Pair Corralation between Lamar Advertising and Perseus Mining
Assuming the 90 days trading horizon Lamar Advertising is expected to under-perform the Perseus Mining. But the stock apears to be less risky and, when comparing its historical volatility, Lamar Advertising is 1.47 times less risky than Perseus Mining. The stock trades about -0.02 of its potential returns per unit of risk. The Perseus Mining Limited is currently generating about 0.04 of returns per unit of risk over similar time horizon. If you would invest 151.00 in Perseus Mining Limited on October 8, 2024 and sell it today you would earn a total of 6.00 from holding Perseus Mining Limited or generate 3.97% return on investment over 90 days.

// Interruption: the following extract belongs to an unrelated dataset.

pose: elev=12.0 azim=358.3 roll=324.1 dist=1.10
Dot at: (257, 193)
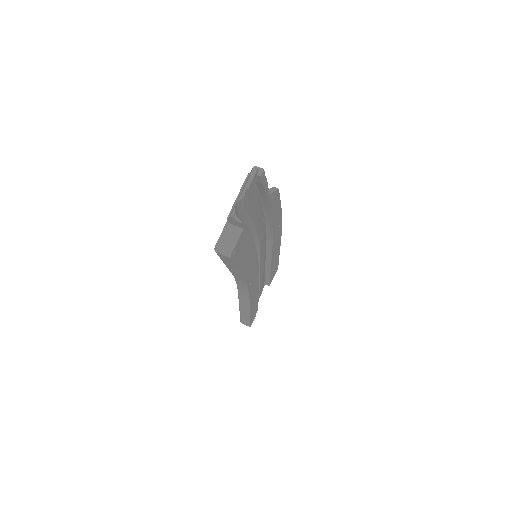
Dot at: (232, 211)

Time Period | 3 Months [change] |
Direction | Moves Together |
Strength | Weak |
Accuracy | 100.0% |
Values | Daily Returns |
Lamar Advertising vs. Perseus Mining Limited
Performance |
Timeline |
Lamar Advertising |
Perseus Mining |
Lamar Advertising and Perseus Mining Volatility Contrast
Predicted Return Density |
Returns |
Pair Trading with Lamar Advertising and Perseus Mining
The main advantage of trading using opposite Lamar Advertising and Perseus Mining positions is that it hedges away some unsystematic risk. Because of two separate transactions, even if Lamar Advertising position performs unexpectedly, Perseus Mining can make up some of the losses. Pair trading also minimizes risk from directional movements in the market. For example, if an entire industry or sector drops because of unexpected headlines, the short position in Perseus Mining will offset losses from the drop in Perseus Mining's long position.Lamar Advertising vs. Forsys Metals Corp | Lamar Advertising vs. SWISS WATER DECAFFCOFFEE | Lamar Advertising vs. Monument Mining Limited | Lamar Advertising vs. GREENX METALS LTD |
Perseus Mining vs. Wheaton Precious Metals | Perseus Mining vs. Superior Plus Corp | Perseus Mining vs. NMI Holdings | Perseus Mining vs. SIVERS SEMICONDUCTORS AB |
Check out your portfolio center.Note that this page's information should be used as a complementary analysis to find the right mix of equity instruments to add to your existing portfolios or create a brand new portfolio. You can also try the Portfolio Volatility module to check portfolio volatility and analyze historical return density to properly model market risk.